Exercise instructions - Go through the records underneath and write each one out again exactly.
Segment Start: Source material
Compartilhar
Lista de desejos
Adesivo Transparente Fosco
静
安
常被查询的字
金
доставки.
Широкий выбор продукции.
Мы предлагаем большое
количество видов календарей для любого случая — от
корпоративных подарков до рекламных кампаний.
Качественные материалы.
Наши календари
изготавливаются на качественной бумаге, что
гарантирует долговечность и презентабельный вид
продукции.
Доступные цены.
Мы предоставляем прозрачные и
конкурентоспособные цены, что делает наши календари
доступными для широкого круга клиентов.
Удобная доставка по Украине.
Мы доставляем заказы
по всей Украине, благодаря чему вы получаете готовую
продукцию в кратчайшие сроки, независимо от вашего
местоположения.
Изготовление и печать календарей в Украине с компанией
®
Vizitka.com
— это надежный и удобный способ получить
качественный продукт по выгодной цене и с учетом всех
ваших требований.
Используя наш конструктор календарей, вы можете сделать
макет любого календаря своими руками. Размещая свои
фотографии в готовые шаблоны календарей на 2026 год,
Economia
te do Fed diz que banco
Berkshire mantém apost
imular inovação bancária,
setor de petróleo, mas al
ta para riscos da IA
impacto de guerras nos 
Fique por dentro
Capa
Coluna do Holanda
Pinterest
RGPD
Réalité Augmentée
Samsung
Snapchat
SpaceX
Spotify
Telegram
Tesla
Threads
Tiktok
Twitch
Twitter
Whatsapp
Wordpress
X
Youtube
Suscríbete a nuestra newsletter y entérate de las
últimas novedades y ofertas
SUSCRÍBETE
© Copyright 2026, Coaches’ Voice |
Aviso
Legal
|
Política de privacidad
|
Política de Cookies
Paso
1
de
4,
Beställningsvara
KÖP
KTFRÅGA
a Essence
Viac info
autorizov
Segment End: Source material
Response to the task -
Compartilhar
Lista de desejos
Adesivo Transparente Fosco
静
安
常被查询的字
金
доставки.
Широкий выбор продукции.
Мы предлагаем большое
количество видов календарей для любого случая — от
корпоративных подарков до рекламных кампаний.
Качественные материалы.
Наши календари
изготавливаются на качественной бумаге, что
гарантирует долговечность и презентабельный вид
продукции.
Доступные цены.
Мы предоставляем прозрачные и
конкурентоспособные цены, что делает наши календари
доступными для широкого круга клиентов.
Удобная доставка по Украине.
Мы доставляем заказы
по всей Украине, благодаря чему вы получаете готовую
продукцию в кратчайшие сроки, независимо от вашего
местоположения.
Изготовление и печать календарей в Украине с компанией
®
Vizitka.com
— это надежный и удобный способ получить
качественный продукт по выгодной цене и с учетом всех
ваших требований.
Используя наш конструктор календарей, вы можете сделать
макет любого календаря своими руками. Размещая свои
фотографии в готовые шаблоны календарей на 2026 год,
Economia
te do Fed diz que banco
Berkshire mantém apost
imular inovação bancária,
setor de petróleo, mas al
ta para riscos da IA
impacto de guerras nos 
Fique por dentro
Capa
Coluna do Holanda
Pinterest
RGPD
Réalité Augmentée
Samsung
Snapchat
SpaceX
Spotify
Telegram
Tesla
Threads
Tiktok
Twitch
Twitter
Whatsapp
Wordpress
X
Youtube
Suscríbete a nuestra newsletter y entérate de las
últimas novedades y ofertas
SUSCRÍBETE
© Copyright 2026, Coaches’ Voice |
Aviso
Legal
|
Política de privacidad
|
Política de Cookies
Paso
1
de
4,
Beställningsvara
KÖP
KTFRÅGA
a Essence
Viac info
autorizov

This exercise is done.